Prisoners carrying out hard labour was not, in itself, indicative of Burma's situation; but thousands of activists had been thrown in prison as common criminals. Often they were sent to labour camps like this one. Some died from torture and beatings. That is how it was in Burma. One minute I'd see something, the next it would vanish. Such fleeting glimpses left me questioning what I had witnessed; like the time I saw a man being taken away on a Rangoon street or a group of chained men being marched along a road in the Ayeyarwady Delta. These momentary glimpses were just enough to disturb the picture-post card image of a country that the military junta wished to promote.

Four years earlier, in 1992, I was just starting out as a photographer and had run out of money. I was offered a place to stay with the Jesuit Refugee Service in Bangkok. There I met political exiles, mainly students, who had fled the 1988 crackdown in Burma. We were the same generation and I remember thinking that had I been born in Yangon, I might have been one of them.

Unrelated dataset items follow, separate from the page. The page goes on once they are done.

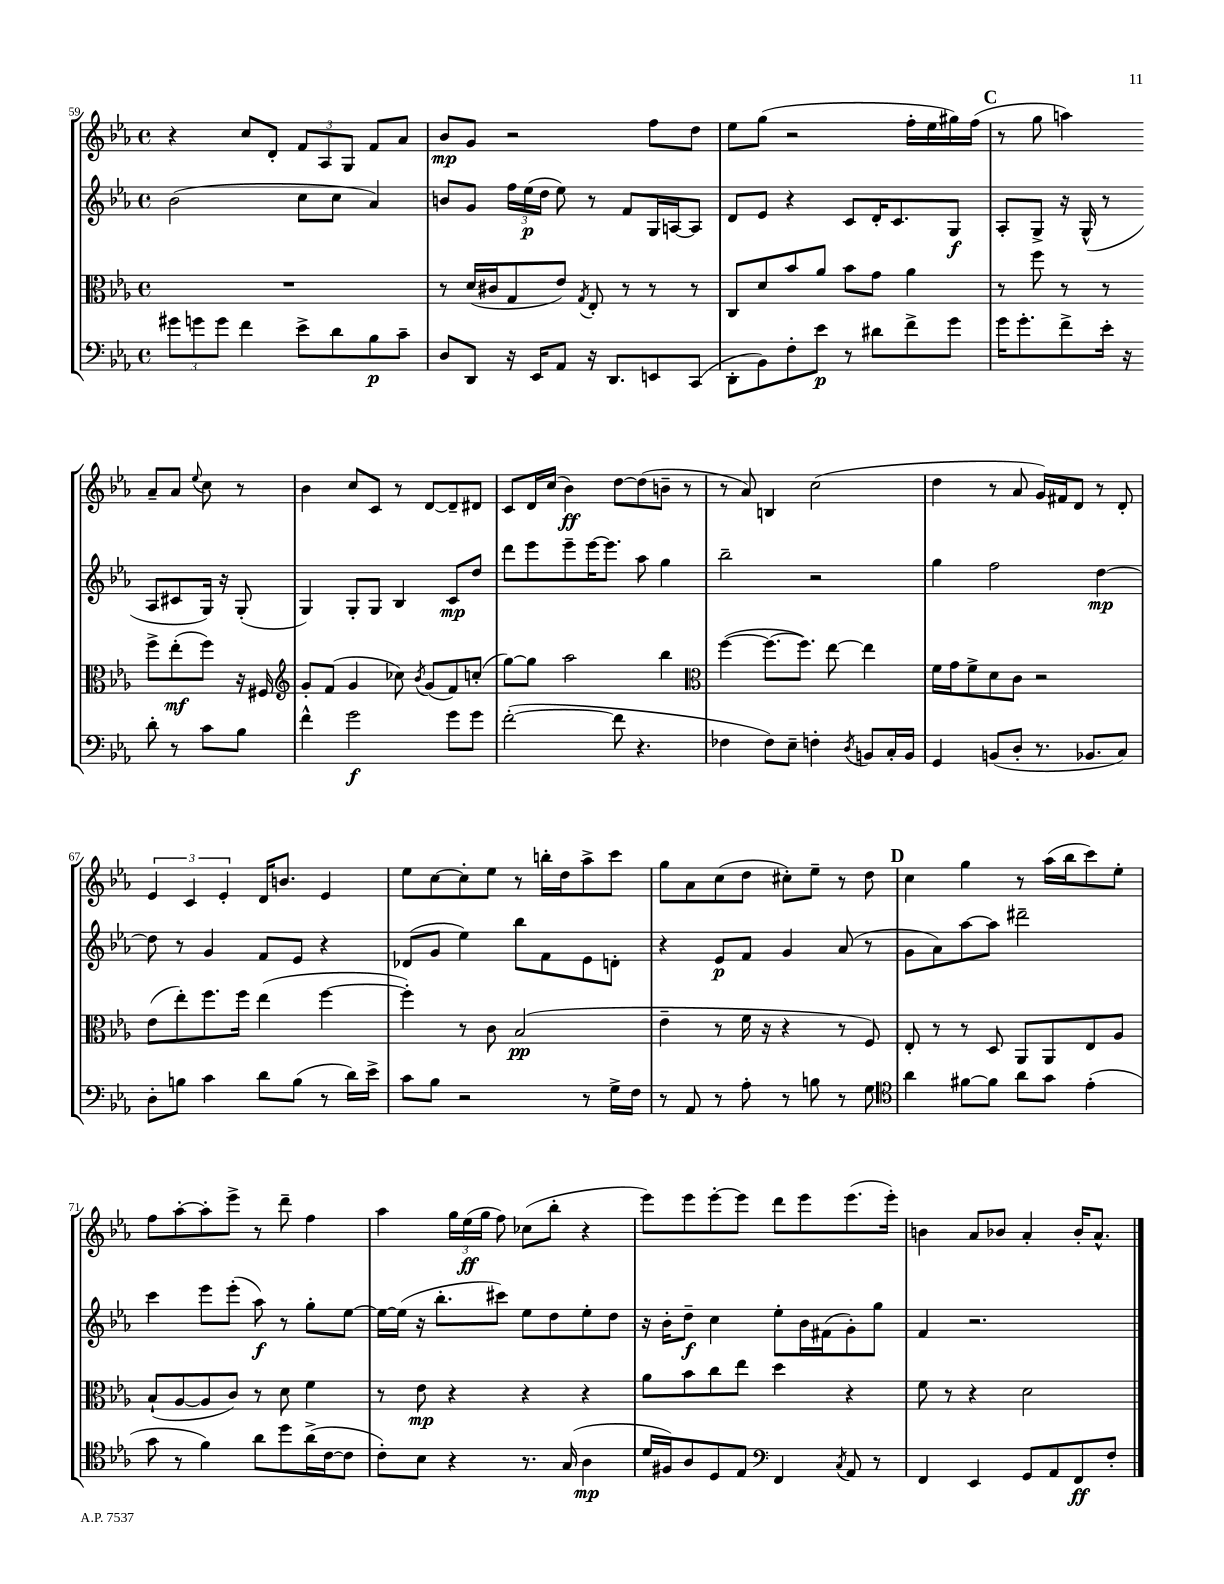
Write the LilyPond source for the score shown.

<<
\new StaffGroup <<
\new Staff = "s0" {
    \clef treble \key ees \major \defaultTimeSignature \time 4/4
    \autoBeamOff r4 c''8[ d'8]-. \tuplet 3/2 { f'8[ aes8 g8] } f'8[ aes'8] |
    bes'8[\mp g'8] r2 f''8[ d''8] |
    ees''8[ g''8]( r2 f''16[-. ees''16 gis''16) f''16]( |
    \mark \markup { \bold "C" } r8 g''8 a''4) aes'8[-- aes'8] \appoggiatura { ees''8 } c''8 r8 |
    bes'4 c''8[ c'8] r8 d'8[~ d'8-- dis'8] |
    c'8[ d'16 c''16]( bes'4\ff) d''8[~ d''8( b'8]-- r8 |
    r8 aes'8) b4 c''2( |
    d''4 r8 aes'8 g'16[) fis'16 d'8] r8 d'8-. |
    \tuplet 3/2 { ees'4 c'4 ees'4-. } d'16[ b'8.] ees'4 |
    ees''8[ c''8~ c''8-. ees''8] r8 b''16[-. d''16 aes''8-> c'''8] |
    g''8[ aes'8 c''8( d''8] cis''8[-.) ees''8]-- r8 d''8 |
    \mark \markup { \bold "D" } c''4 g''4 r8 aes''16[( bes''16 c'''8) ees''8]-. |
    f''8[ aes''8~-. aes''8-. ees'''8]-> r8 d'''8-- f''4 |
    aes''4 \tuplet 3/2 { g''16[ ees''16\ff( g''16] } f''8) ces''8[( bes''8]-. r4 |
    ees'''8[) ees'''8 ees'''8~-. ees'''8] d'''8[ ees'''8 ees'''8.( ees'''16]-.) |
    b'4 aes'8[ bes'8] aes'4-. bes'16[-. aes'8.]-^ \bar "|." |
}
\new Staff = "s1" {
    \clef treble \key ees \major \defaultTimeSignature \time 4/4
    \autoBeamOff bes'2( c''8[ c''8] aes'4) |
    b'8[ g'8] \tuplet 3/2 { f''16[ ees''16\p( d''16] } ees''8) r8 f'8[ g16 a16~ a8] |
    d'8[ ees'8] r4 c'8[ d'16-. c'8. g8]\f |
    \mark \markup { \bold "C" } aes8[-. g8]-> r16 g16-^( r8 aes8[ cis'8 g16]) r16 g8-.( |
    g4) g8[-. g8] bes4 c'8[\mp d''8] |
    d'''8[ ees'''8 ees'''8-- ees'''16~ ees'''8.] aes''8 g''4 |
    bes''2-- r2 |
    g''4 f''2 d''4~\mp |
    d''8 r8 g'4 f'8[ ees'8] r4 |
    des'8[( g'8] ees''4) bes''8[ f'8 ees'8 d'8]-. |
    r4 ees'8[\p f'8] g'4 aes'8( r8 |
    \mark \markup { \bold "D" } g'8[ aes'8) aes''8~ aes''8] dis'''2-- |
    c'''4 ees'''8[ ees'''8]-.( aes''8\f) r8 g''8[-. ees''8]~ |
    ees''16[~ ees''16]( r16 bes''8.[-. cis'''8]) ees''8[ d''8 ees''8-. d''8] |
    r16 bes'16[-. d''8]--\f c''4 ees''8[-. bes'16 fis'16( g'8-.) g''8] |
    f'4 r2. \bar "|." |
}
\new Staff = "s2" {
    \clef alto \key ees \major \defaultTimeSignature \time 4/4
    \autoBeamOff R1 |
    r8 d'16[( cis'16 g8 ees'8]) \acciaccatura { g8 } ees8-. r8 r8 r8 |
    c8[ d'8 bes'8 aes'8] bes'8[ g'8] aes'4 |
    \mark \markup { \bold "C" } r8 f''8 r8 r8 f''8[-> ees''8-.\mf( f''8]) r16 fis16 |
    \clef treble g'8[-. f'8]( g'4 ces''8) \acciaccatura { bes'8 } g'8[( f'8) c''8]-.( |
    g''8[~) g''8] aes''2 bes''4 |
    \clef alto f''4~( f''8.[~ f''8.]) ees''8~ ees''4 |
    f'16[ g'16 f'8-> d'8 c'8] r2 |
    ees'8[( ees''8-.) f''8. f''16] ees''4( f''4~ |
    f''4-.) r8 c'8 bes2\pp( |
    ees'4-- r8 f'16 r16 r4 r8 f8) |
    \mark \markup { \bold "D" } ees8-. r8 r8 d8 aes,8[ aes,8 ees8 aes8] |
    bes8[-!( aes8~ aes8 c'8]) r8 d'8 f'4 |
    r8 ees'8\mp r4 r4 r4 |
    aes'8[ bes'8 c''8 ees''8] d''4 r4 |
    f'8 r8 r4 d'2 \bar "|." |
}
\new Staff = "s3" {
    \clef bass \key ees \major \defaultTimeSignature \time 4/4
    \autoBeamOff \tuplet 3/2 { gis'8[ g'8 g'8] } f'4 ees'8[-> d'8 bes8\p c'8]-- |
    d8[ d,8] r16 ees,16[ aes,8] r16 d,8.[ e,8 c,8]( |
    d,8[-. bes,8) f8-. ees'8]\p r8 dis'8[ f'8-> g'8] |
    \mark \markup { \bold "C" } g'16[ g'8.-. f'8-> ees'16]-. r16 d'8-. r8 c'8[ bes8] |
    f'4-^ g'2\f g'8[ g'8] |
    f'2~-.( f'8 r4. |
    fes4 fes8[) ees8]-- f4-. \acciaccatura { d8 } b,8[ c16-. b,16] |
    g,4 b,8[( d8]-. r8. bes,8.[ c8]) |
    d8[-. b8] c'4 d'8[ b8]( r8 d'16[) ees'16]-> |
    c'8[ bes8] r2 r8 g16[-> f16] |
    r8 aes,8 r8 aes8-. r8 b8 r8 g8 |
    \mark \markup { \bold "D" } \clef tenor aes'4 fis'8[~ fis'8] aes'8[ g'8] ees'4-.( |
    g'8 r8 f'4) aes'8[ d''8 aes'16->( c'16~ c'8] |
    c'8[-.) bes8] r4 r8. g16( aes4\mp |
    d'16[ fis16) aes8 d8 ees8] \clef bass f,4 \acciaccatura { c8 } aes,8 r8 |
    f,4 ees,4 g,8[ aes,8 f,8\ff f8]-. \bar "|." |
}
>>
>>
\layout { \context { \Score currentBarNumber = #59 } }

It was from that compound that an English-language magazine called the Irrawaddy was born. Run entirely by these former students, it set out to provide a 'Burmese perspective' on the situation in the country. Later, they often supported my trips inside the country in exchange for the use of the photographs. As a foreigner, I was in a privileged position; I could traverse the country and gather photographs that ordinary Burmese citizens could not.